- **GOAL OF THE EXERCISE**: Everything in the data should be repeated exactly, save for the images.

- **GIVEN RECORDS**:
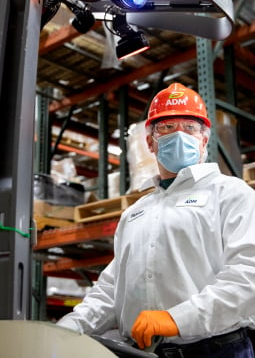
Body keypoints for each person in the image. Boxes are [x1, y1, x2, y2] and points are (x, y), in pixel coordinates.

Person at [57, 83, 255, 358]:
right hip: (144, 352)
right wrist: (67, 329)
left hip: (216, 350)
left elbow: (248, 276)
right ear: (150, 142)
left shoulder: (231, 194)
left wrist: (177, 319)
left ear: (204, 140)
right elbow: (111, 289)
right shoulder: (135, 213)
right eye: (167, 127)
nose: (180, 135)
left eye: (190, 128)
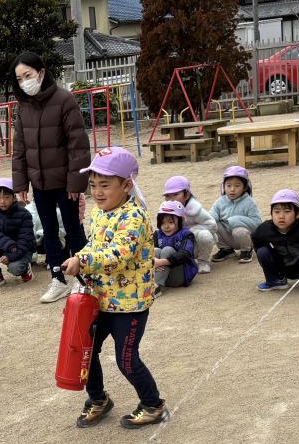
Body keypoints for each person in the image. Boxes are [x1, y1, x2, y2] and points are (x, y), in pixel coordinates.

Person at [62, 148, 167, 429]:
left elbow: (119, 253)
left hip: (130, 304)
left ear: (127, 185)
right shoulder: (99, 213)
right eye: (93, 184)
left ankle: (153, 404)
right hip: (100, 299)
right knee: (87, 350)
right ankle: (98, 399)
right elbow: (93, 245)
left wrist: (84, 261)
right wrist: (79, 256)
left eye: (105, 185)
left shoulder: (134, 217)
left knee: (126, 359)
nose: (97, 192)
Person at [10, 51, 91, 303]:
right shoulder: (23, 107)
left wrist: (76, 182)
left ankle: (83, 279)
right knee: (49, 231)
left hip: (66, 182)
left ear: (42, 72)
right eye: (19, 79)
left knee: (74, 229)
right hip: (40, 182)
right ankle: (58, 278)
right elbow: (19, 148)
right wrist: (21, 183)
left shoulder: (65, 100)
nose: (25, 82)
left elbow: (78, 145)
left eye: (28, 75)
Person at [251, 188, 299, 292]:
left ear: (298, 214)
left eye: (287, 211)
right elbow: (256, 239)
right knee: (262, 251)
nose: (281, 216)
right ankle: (274, 281)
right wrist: (267, 255)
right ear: (271, 213)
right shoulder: (265, 228)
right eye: (276, 212)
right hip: (282, 267)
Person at [0, 178, 35, 288]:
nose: (2, 201)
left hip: (21, 250)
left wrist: (10, 255)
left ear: (14, 197)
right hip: (6, 247)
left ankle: (25, 269)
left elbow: (25, 241)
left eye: (6, 197)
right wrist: (9, 246)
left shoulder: (24, 214)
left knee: (15, 268)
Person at [161, 176, 216, 272]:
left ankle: (203, 262)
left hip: (196, 243)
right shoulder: (166, 210)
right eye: (168, 195)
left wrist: (190, 232)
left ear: (186, 195)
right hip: (179, 243)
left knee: (205, 235)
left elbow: (212, 225)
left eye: (176, 194)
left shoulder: (195, 210)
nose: (171, 199)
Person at [210, 165, 262, 263]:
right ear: (223, 186)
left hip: (243, 238)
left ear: (245, 187)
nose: (232, 189)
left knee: (239, 231)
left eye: (237, 186)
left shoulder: (249, 203)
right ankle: (226, 249)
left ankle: (246, 250)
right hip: (227, 236)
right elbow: (212, 215)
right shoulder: (220, 201)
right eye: (228, 185)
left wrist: (236, 221)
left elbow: (257, 224)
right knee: (213, 224)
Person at [153, 200, 198, 292]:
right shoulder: (157, 234)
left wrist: (161, 262)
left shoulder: (186, 234)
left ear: (181, 221)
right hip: (162, 275)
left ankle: (155, 287)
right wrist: (154, 260)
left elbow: (185, 254)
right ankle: (154, 283)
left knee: (167, 250)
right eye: (162, 223)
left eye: (170, 222)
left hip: (179, 276)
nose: (166, 226)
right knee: (155, 250)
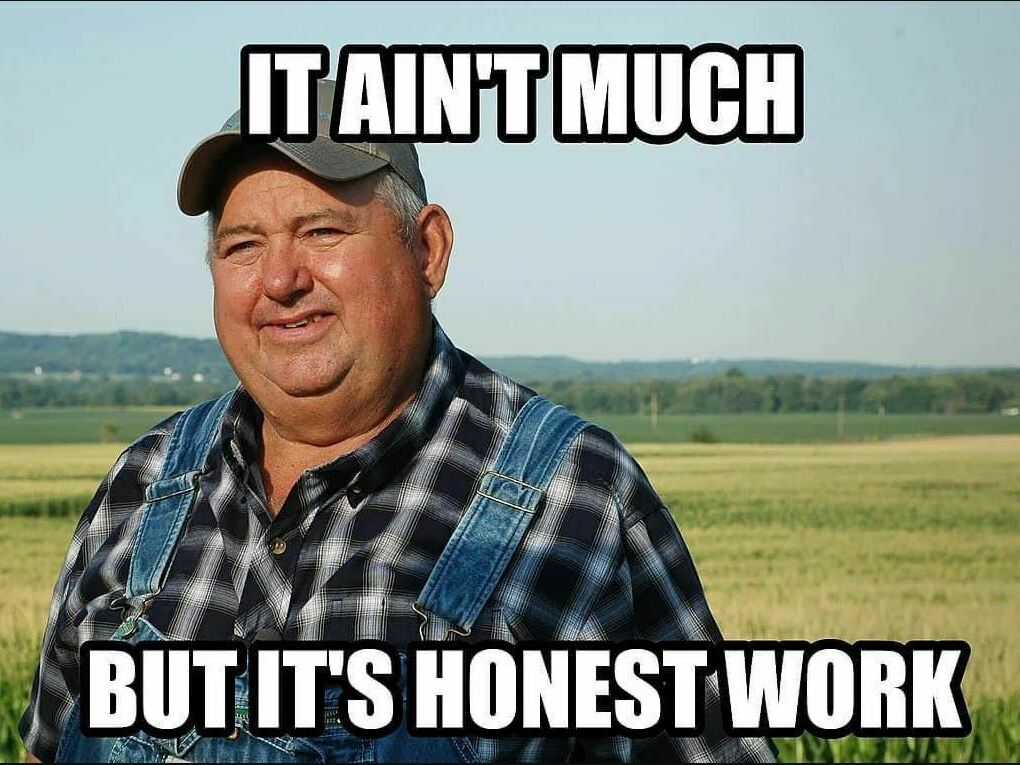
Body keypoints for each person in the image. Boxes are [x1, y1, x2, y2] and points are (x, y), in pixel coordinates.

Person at [20, 79, 775, 763]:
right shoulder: (147, 482)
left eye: (321, 231)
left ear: (428, 250)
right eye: (242, 246)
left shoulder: (576, 497)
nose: (280, 280)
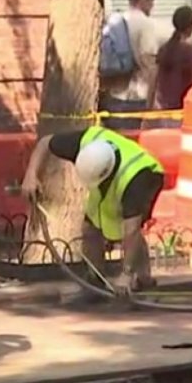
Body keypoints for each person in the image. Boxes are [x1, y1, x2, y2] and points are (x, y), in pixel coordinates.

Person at [20, 126, 165, 298]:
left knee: (128, 228)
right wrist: (31, 175)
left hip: (145, 174)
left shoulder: (136, 182)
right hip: (107, 179)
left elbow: (132, 231)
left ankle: (141, 279)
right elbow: (45, 143)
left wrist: (125, 274)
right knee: (90, 227)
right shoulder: (84, 143)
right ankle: (95, 278)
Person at [102, 0, 162, 131]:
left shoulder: (114, 21)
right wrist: (150, 105)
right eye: (151, 1)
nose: (153, 6)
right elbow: (150, 66)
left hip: (113, 95)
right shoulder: (145, 24)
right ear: (143, 0)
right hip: (135, 98)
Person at [152, 6, 192, 112]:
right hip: (183, 107)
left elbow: (154, 78)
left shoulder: (164, 49)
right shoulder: (189, 51)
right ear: (190, 27)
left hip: (164, 106)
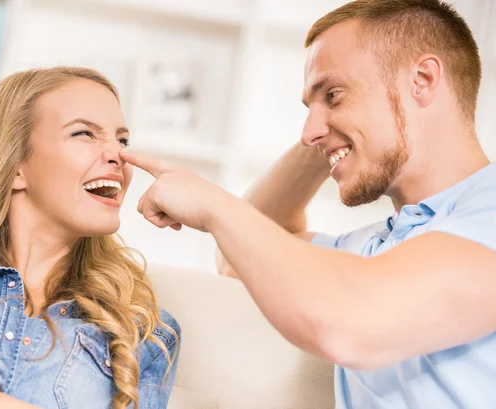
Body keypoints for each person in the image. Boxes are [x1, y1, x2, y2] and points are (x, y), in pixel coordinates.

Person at [119, 0, 496, 407]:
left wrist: (210, 202)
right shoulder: (385, 245)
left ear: (422, 79)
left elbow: (354, 324)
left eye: (333, 94)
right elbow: (240, 253)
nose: (306, 132)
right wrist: (333, 132)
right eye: (309, 109)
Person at [0, 67, 180, 409]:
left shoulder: (145, 334)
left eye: (122, 140)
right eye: (84, 134)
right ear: (15, 165)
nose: (118, 156)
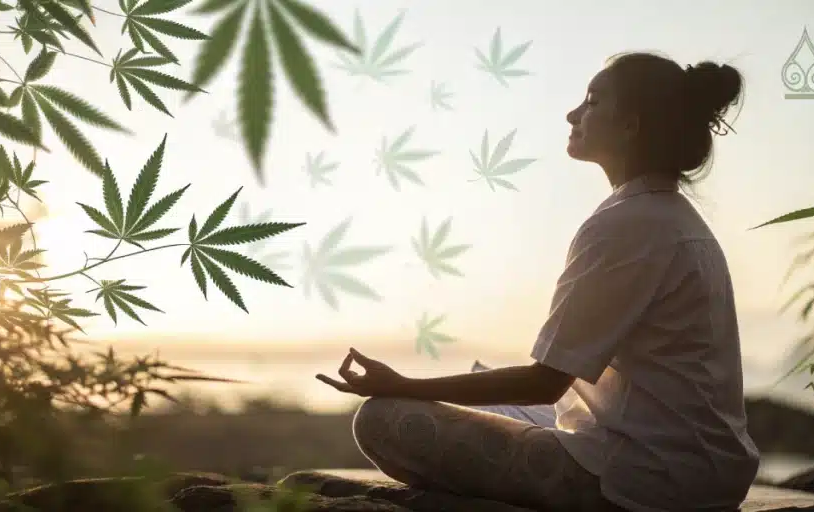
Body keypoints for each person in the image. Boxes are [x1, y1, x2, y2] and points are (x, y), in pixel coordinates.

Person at [316, 51, 761, 512]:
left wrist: (404, 385)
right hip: (697, 467)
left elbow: (543, 384)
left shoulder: (627, 223)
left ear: (631, 125)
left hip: (648, 479)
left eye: (591, 102)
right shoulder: (668, 216)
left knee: (383, 420)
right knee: (481, 386)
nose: (573, 114)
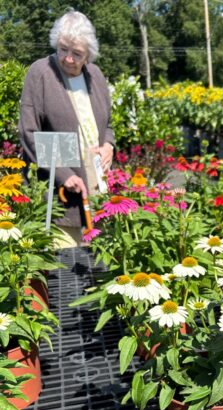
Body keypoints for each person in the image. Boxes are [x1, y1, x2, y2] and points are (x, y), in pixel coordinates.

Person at [19, 10, 115, 245]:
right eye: (63, 49)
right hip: (60, 193)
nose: (68, 59)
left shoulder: (95, 75)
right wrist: (64, 174)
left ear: (88, 55)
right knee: (66, 270)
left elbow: (108, 124)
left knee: (100, 264)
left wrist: (109, 145)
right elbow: (29, 132)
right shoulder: (41, 72)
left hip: (97, 186)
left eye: (77, 53)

- **EXERCISE RESPONSE**:
Body keypoints for each person in the image. Boxes are [x1, y1, x2, y2] and points are (x, y), in pixel coordinates.

Person at [57, 83, 255, 358]:
right hip: (144, 352)
right wrist: (67, 329)
left hip: (216, 350)
left elbow: (248, 276)
right ear: (150, 142)
left shoulder: (231, 194)
left wrist: (177, 319)
left ear: (204, 140)
right elbow: (111, 289)
right shoulder: (135, 213)
right eye: (167, 127)
nose: (180, 135)
left eye: (190, 128)
Body keypoints for each person in the image. Boxes are [x1, y1, x2, y2] and points are (x, y), in pixel coordinates.

Person at [62, 148, 167, 429]:
left elbow: (119, 253)
left hip: (130, 304)
left ear: (127, 185)
right shoulder: (99, 213)
right eye: (93, 184)
left ankle: (153, 404)
right hip: (100, 299)
right knee: (87, 350)
right ankle: (98, 399)
right elbow: (93, 245)
left wrist: (84, 261)
right wrist: (79, 256)
left eye: (105, 185)
left shoulder: (134, 217)
left knee: (126, 359)
nose: (97, 192)
Person at [10, 51, 91, 303]:
right shoulder: (23, 107)
left wrist: (76, 182)
left ankle: (83, 279)
right knee: (49, 231)
left hip: (66, 182)
left ear: (42, 72)
right eye: (19, 79)
left knee: (74, 229)
right hip: (40, 182)
right ankle: (58, 278)
right elbow: (19, 148)
right wrist: (21, 183)
left shoulder: (65, 100)
nose: (25, 82)
left elbow: (78, 145)
left eye: (28, 75)
Person at [251, 188, 299, 292]:
left ear: (298, 214)
left eye: (287, 211)
right elbow: (256, 239)
right knee: (262, 251)
nose: (281, 216)
right ankle: (274, 281)
right wrist: (267, 255)
right ear: (271, 213)
right shoulder: (265, 228)
right eye: (276, 212)
right hip: (282, 267)
Person at [0, 178, 35, 288]:
nose: (2, 201)
left hip: (21, 250)
left wrist: (10, 255)
left ear: (14, 197)
right hip: (6, 247)
left ankle: (25, 269)
left elbow: (25, 241)
left eye: (6, 197)
right wrist: (9, 246)
left shoulder: (24, 214)
left knee: (15, 268)
Person at [161, 176, 216, 272]:
left ankle: (203, 262)
left hip: (196, 243)
right shoulder: (166, 210)
right eye: (168, 195)
left wrist: (190, 232)
left ear: (186, 195)
right hip: (179, 243)
left knee: (205, 235)
left elbow: (212, 225)
left eye: (176, 194)
left shoulder: (195, 210)
nose: (171, 199)
Person at [210, 165, 262, 263]:
right ear: (223, 186)
left hip: (243, 238)
left ear: (245, 187)
nose: (232, 189)
left knee: (239, 231)
left eye: (237, 186)
left shoulder: (249, 203)
right ankle: (226, 249)
left ankle: (246, 250)
right hip: (227, 236)
right elbow: (212, 215)
right shoulder: (220, 201)
right eye: (228, 185)
left wrist: (236, 221)
left elbow: (257, 224)
right knee: (213, 224)
Person at [153, 200, 198, 292]:
right shoulder: (157, 234)
left wrist: (161, 262)
left shoulder: (186, 234)
left ear: (181, 221)
right hip: (162, 275)
left ankle: (155, 287)
right wrist: (154, 260)
left elbow: (185, 254)
right ankle: (154, 283)
left knee: (167, 250)
right eye: (162, 223)
left eye: (170, 222)
left hip: (179, 276)
nose: (166, 226)
right knee: (155, 250)
Body keypoints for each person in the image. Boxes are [x1, y1, x2, y2] and points are (x, y), in pixel coordinates.

Person at [20, 79, 775, 763]:
right shoulder: (147, 482)
left eye: (321, 231)
left ear: (428, 250)
right eye: (242, 246)
left shoulder: (576, 497)
nose: (280, 280)
Body keypoints for each person in the image. Boxes are [x1, y1, x2, y2] and points are (x, y), in pixel coordinates.

Person at [20, 126, 165, 298]:
left knee: (128, 228)
right wrist: (31, 175)
left hip: (145, 174)
left shoulder: (136, 182)
right hip: (107, 179)
left elbow: (132, 231)
left ankle: (141, 279)
right elbow: (45, 143)
left wrist: (125, 274)
right knee: (90, 227)
right shoulder: (84, 143)
right ankle: (95, 278)
Person at [102, 0, 162, 131]:
left shoulder: (114, 21)
right wrist: (150, 105)
right eye: (151, 1)
nose: (153, 6)
right elbow: (150, 66)
left hip: (113, 95)
right shoulder: (145, 24)
right ear: (143, 0)
right hip: (135, 98)
Person at [152, 6, 192, 112]:
right hip: (183, 107)
left elbow: (154, 78)
left shoulder: (164, 49)
right shoulder: (189, 51)
right ear: (190, 27)
left hip: (164, 106)
Body keypoints for each person in the image. Boxes are [x1, y1, x2, y2] and points are (x, y), in pixel coordinates.

Person at [119, 0, 496, 407]:
left wrist: (210, 202)
right shoulder: (385, 245)
left ear: (422, 79)
left elbow: (354, 324)
left eye: (333, 94)
right elbow: (240, 253)
nose: (306, 132)
right wrist: (333, 132)
right eye: (309, 109)
Person at [0, 67, 180, 409]:
left shoulder: (145, 334)
left eye: (122, 140)
right eye: (84, 134)
right ear: (15, 165)
nose: (118, 156)
Body keypoints for each person in the image. Boxes are [x1, y1, x2, y2] and points are (x, y), in pixel coordinates.

Person at [316, 51, 761, 512]:
left wrist: (404, 385)
right hip: (697, 467)
left elbow: (543, 384)
left shoulder: (627, 223)
left ear: (631, 125)
left hip: (648, 479)
left eye: (591, 102)
right shoulder: (668, 216)
left knee: (383, 420)
right knee: (481, 386)
nose: (573, 114)
Body keypoints for each person in the image. Boxes are [x1, y1, x2, y2] and points are (x, y), in pixel coordinates.

Person at [19, 10, 115, 245]:
right eye: (63, 49)
right hip: (60, 193)
nose: (68, 59)
left shoulder: (95, 75)
right wrist: (64, 174)
left ear: (88, 55)
right knee: (66, 270)
left elbow: (108, 124)
left knee: (100, 264)
left wrist: (109, 145)
right elbow: (29, 132)
right shoulder: (41, 72)
left hip: (97, 186)
left eye: (77, 53)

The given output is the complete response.